There were a few seconds of silence, followed by a startled grunt from Nenda.
“What is it?” Rebka was edging his way farther into the building, propelled by curiosity.
“Somethin’ really impenetrable, At says. Her echolocation is bouncing off it right at the sur
face. Hold on. She’s going to have a feel.”
There was a longer pause, even harder to take, then Rebka heard a rapid shuffle of movement a few yards away in the darkness. “What’s happening?” he asked. As he spoke, Kallik and Nenda popped into sight, with Atvar H’sial just behind.
“See that!” Nenda said as they emerged into the fading light. He was pointing at something that the Cecropian was cradling in her front legs. “An’ you thought we had a mystery before we went in.”
Atvar H’sial extended the object that she was holding out toward Rebka. He stared at it, too surprised and baffled to speak. It was a small black icosahedron about six inches across, as familiar and unmistakable as it was mysterious. He had seen hundreds like it, scattered on free-space structures all around the spiral arm. He had seen them on planets, too, used for every possible purpose — studied in science laboratories, worshiped and feared, used as talismans and royal sigils and doorstops and paperweights.
No one knew how to penetrate one of those objects without causing the interior to melt to an uninformative gray mass. No one knew their purpose, though there were hundreds of suggestions. No one knew how old they were, or how they had reached the places where they were found.
Most workers believed that the black icosahedrons were related to the Builders, although they were on a scale far smaller than the usual artifacts. Analysts had amassed powerful arguments and statistical evidence to support those claims. A few researchers, equally adamant, denied any Builder connection. They argued with some validity for another vanished race, as old as or older than the Builders.

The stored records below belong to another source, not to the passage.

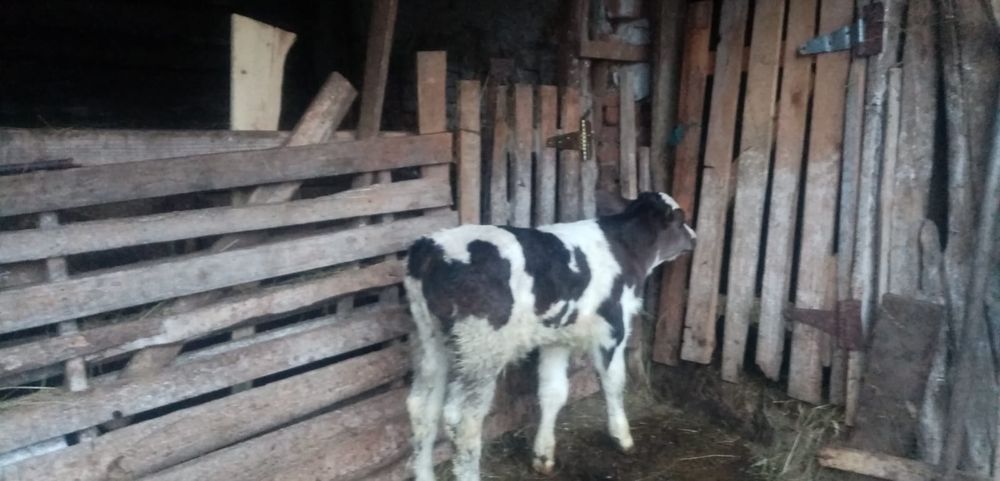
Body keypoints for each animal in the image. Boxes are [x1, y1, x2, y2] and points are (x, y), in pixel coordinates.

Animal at [403, 192, 696, 481]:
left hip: (429, 340)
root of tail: (430, 249)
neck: (624, 247)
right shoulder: (614, 327)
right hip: (480, 349)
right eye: (680, 219)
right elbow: (614, 381)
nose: (694, 238)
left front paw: (543, 455)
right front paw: (622, 436)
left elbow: (553, 392)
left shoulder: (557, 337)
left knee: (422, 407)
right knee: (463, 421)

Rebka reached out to take the little regular solid from Atvar H’sial. As he did so there was an urgent whistle of warning from Kallik and a cry of “Behind!”
Rebka spun around. For the past few minutes he had been neglecting his self-imposed task as lookout. The sun was on the horizon, setting in a final glow of pink and gold. It cast four gigantic elongated shadows along the spit of land on which he and the others were standing. And those shadows were moving, as the objects that were throwing them emerged from the water and reared up to their full heights. Behind them, swarming up from the deep offshore, came at least a dozen others.